# Problem
In the entries that follow, the line with "4: (34, 73)" opens the range and the line with "14: (62, 78)" closes it; repeat that range exactly, both lines included.

# Supplied entries
▬▬▬

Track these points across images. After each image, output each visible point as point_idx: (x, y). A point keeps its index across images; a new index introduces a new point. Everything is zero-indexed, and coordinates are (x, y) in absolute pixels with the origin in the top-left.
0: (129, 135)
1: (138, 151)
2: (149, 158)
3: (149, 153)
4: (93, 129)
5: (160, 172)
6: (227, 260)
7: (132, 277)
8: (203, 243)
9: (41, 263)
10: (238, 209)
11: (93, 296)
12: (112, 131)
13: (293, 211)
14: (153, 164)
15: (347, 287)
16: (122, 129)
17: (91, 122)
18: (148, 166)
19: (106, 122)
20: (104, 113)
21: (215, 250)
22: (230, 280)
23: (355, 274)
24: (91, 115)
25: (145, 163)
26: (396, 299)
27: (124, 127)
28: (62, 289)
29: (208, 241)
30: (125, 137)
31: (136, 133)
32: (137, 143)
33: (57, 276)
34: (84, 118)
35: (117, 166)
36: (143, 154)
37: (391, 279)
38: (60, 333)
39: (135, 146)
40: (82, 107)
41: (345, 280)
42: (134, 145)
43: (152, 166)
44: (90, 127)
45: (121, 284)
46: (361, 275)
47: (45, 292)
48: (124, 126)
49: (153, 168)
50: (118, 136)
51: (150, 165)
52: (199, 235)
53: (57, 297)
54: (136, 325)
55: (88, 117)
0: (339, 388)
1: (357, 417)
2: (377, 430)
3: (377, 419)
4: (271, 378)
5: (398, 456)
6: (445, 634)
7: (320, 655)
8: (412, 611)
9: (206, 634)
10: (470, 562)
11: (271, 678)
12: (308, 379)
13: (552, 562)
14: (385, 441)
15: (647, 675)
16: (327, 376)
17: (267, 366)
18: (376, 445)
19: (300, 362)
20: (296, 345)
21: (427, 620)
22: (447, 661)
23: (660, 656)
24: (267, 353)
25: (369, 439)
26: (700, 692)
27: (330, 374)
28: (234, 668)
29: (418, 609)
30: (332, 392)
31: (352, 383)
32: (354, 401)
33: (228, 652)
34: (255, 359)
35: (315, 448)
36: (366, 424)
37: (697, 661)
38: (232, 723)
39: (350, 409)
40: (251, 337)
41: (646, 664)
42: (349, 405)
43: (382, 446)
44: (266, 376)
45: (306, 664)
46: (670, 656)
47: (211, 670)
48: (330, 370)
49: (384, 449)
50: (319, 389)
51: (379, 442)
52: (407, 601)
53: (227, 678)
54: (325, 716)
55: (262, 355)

▬▬▬

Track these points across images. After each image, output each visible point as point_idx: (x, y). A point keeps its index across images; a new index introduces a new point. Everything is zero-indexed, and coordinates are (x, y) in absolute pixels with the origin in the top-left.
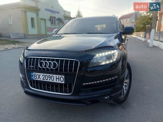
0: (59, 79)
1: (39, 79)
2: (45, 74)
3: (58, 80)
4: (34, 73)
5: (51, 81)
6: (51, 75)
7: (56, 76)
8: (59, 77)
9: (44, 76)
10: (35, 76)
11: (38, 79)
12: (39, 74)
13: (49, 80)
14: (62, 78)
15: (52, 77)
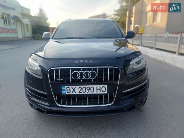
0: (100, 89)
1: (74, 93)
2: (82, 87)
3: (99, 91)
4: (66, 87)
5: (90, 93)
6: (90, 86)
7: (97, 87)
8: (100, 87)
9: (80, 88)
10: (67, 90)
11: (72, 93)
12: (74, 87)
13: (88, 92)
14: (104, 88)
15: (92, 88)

▬▬▬

# Your response
4: (34, 73)
5: (51, 81)
6: (51, 75)
7: (56, 76)
8: (59, 77)
9: (44, 76)
10: (35, 76)
11: (38, 79)
12: (39, 74)
13: (49, 80)
14: (62, 78)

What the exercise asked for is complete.